Ecu­bier: une acti­vi­té épa­tante.

Il y a des mots qui excitent sans le vou­loir, des mots aux­quels on prête un sens qu’ils n’ont pas. C’est d’eux dont parle la rubrique «Les mots éro­gènes».

Des culs, ma foi, il y en a de toutes sortes, vous le savez bien. Des ronds, des lourds, des larges, des culs ser­rés. Il y en a en goutte d’huile, d’autres car­rés, des poi­lus, des plus ou moins bien fen­dus. Ceux qui appellent la caresse, ceux qui demandent la cra­vache, des culs à flat­ter, des culs à humer, des joli­ment cam­brés ou tout à fait plats. Il y a des culs fémi­nins, des culs mas­cu­lins, des fri­pés, des fri­pons, des tout ronds. Des culs, encore des culs, c’est si bon.

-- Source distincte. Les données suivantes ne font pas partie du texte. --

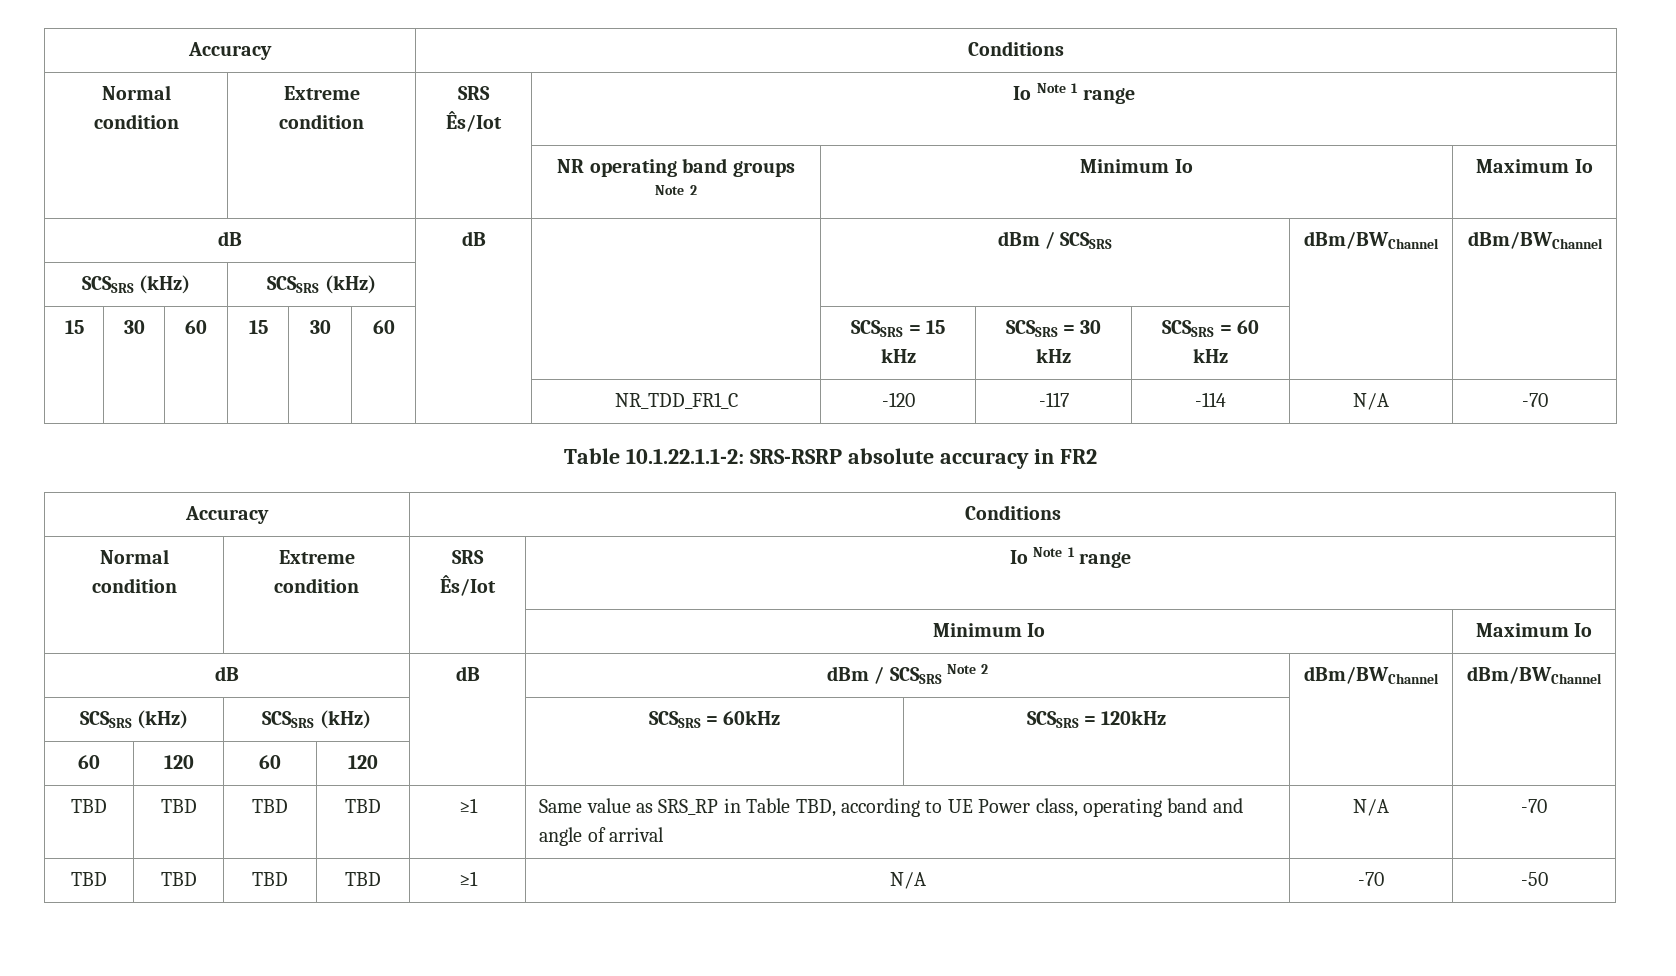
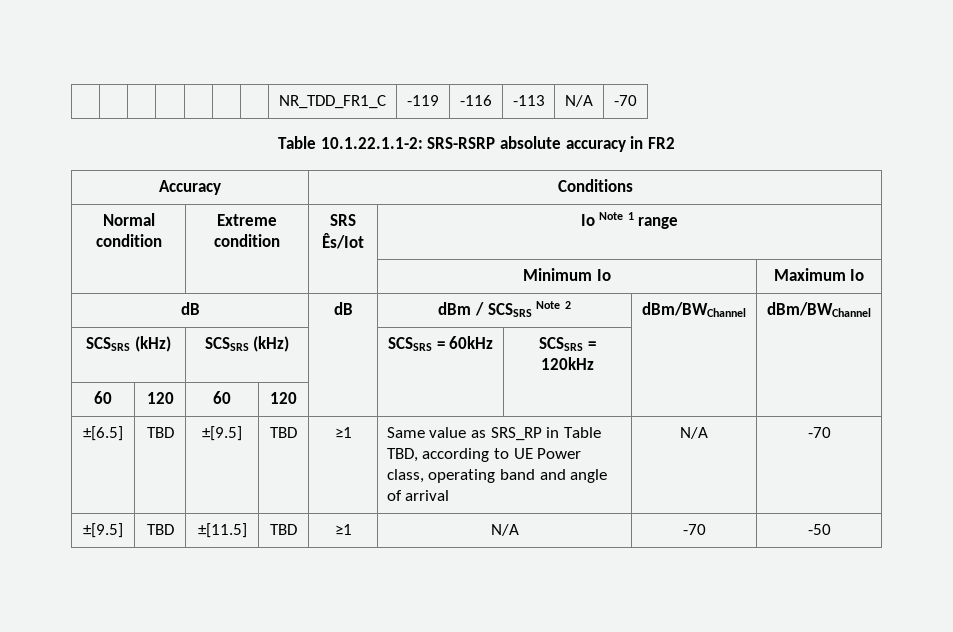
[188,42,272,60] [968,41,1064,56] [101,85,171,100] [93,114,179,129] [283,86,360,100] [279,114,364,129] [458,86,490,100] [446,111,502,132] [1013,83,1135,104] [557,158,795,177] [655,185,697,195] [1080,159,1193,173] [1476,159,1593,173] [218,231,242,246] [461,231,486,246] [997,231,1113,249] [1304,231,1439,249] [1467,231,1603,249] [81,275,191,294] [267,275,376,294] [64,320,84,334] [123,320,145,334] [185,320,207,334] [248,320,268,334] [309,320,331,334] [372,320,395,334] [851,320,945,337] [880,348,916,363] [1005,320,1102,337] [1036,348,1071,363] [1162,320,1259,337] [1193,348,1228,363] [614,392,738,409] [881,392,915,407] [1038,392,1069,407] [1195,392,1226,407] Accuracy | Conditions // Normal condition | Extreme condition | SRS Ês/Iot | Io Note 1 range // | | | NR operating band groups Note 2 | Minimum Io | Maximum Io // dB | dB | | dBm / SCSSRS | dBm/BWChannel | dBm/BWChannel // SCSSRS (kHz) | SCSSRS (kHz) | | | | | // 15 | 30 | 60 | 15 | 30 | 60 | | | SCSSRS = 15 kHz | SCSSRS = 30 kHz | SCSSRS = 60 kHz | | // | | | | | | | NR_TDD_FR1_C | -120 | -117 | -114 -> [279,95,386,109] [407,95,439,106] [460,95,492,106] [512,95,545,106] | | | | | | | NR_TDD_FR1_C | -119 | -116 | -113
[71,799,107,813] [160,799,197,813] [252,799,288,813] TBD | TBD | TBD -> [83,426,123,441] [146,427,174,438] [202,426,242,441] ±[6.5] | TBD | ±[9.5]
[71,872,107,886] [160,872,197,886] [252,872,288,886] TBD | TBD | TBD -> [83,523,123,538] [146,524,174,535] [197,523,247,538] ±[9.5] | TBD | ±[11.5]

Et autant il y a des culs, autant il y a d’envie. Par­fois juste celle-ci, l’envie d’un cul. Pas de poé­sie, de phi­lo­so­phie, pas de poli­tesse, pas de bavar­dage, pas d’échanges de points de vue, pas de débat, juste une envie d’ébats. Quand c’est ain­si qu’on se sent, on part à la cueillette, on écume les soi­rées, les rues, les café, à la recherche d’une ou d’un avec qui perdre la tête, se la mettre à l’envers, cul par-des­sus tête. On écume à la recherche d’un ou de plu­sieurs culs: c’est l’action d’écubier. J’écube, tu écubes, il/elle écube… A tous les temps, tous les pro­noms, en toutes sai­sons. C’est une acti­vi­té plus agréable que le tra­vail, une liber­té, et tant pis si l’on rentre bre­douille, la quête est belle, et rien que d’y pen­ser, je vais y aller, aller écu­bier. Viens avec moi.

Dans le dic­tion­naire, on me dit que l’écubier est une «ouver­ture cir­cu­laire ou ovale, ména­gée dans la muraille d’un navire de chaque côté de l’étrave, et dans laquelle passent les chaînes d’ancre». Celle du cul, d’ouverture, est plu­tôt la pro­messe d’un beau voyage. Levons l’ancre cama­rade!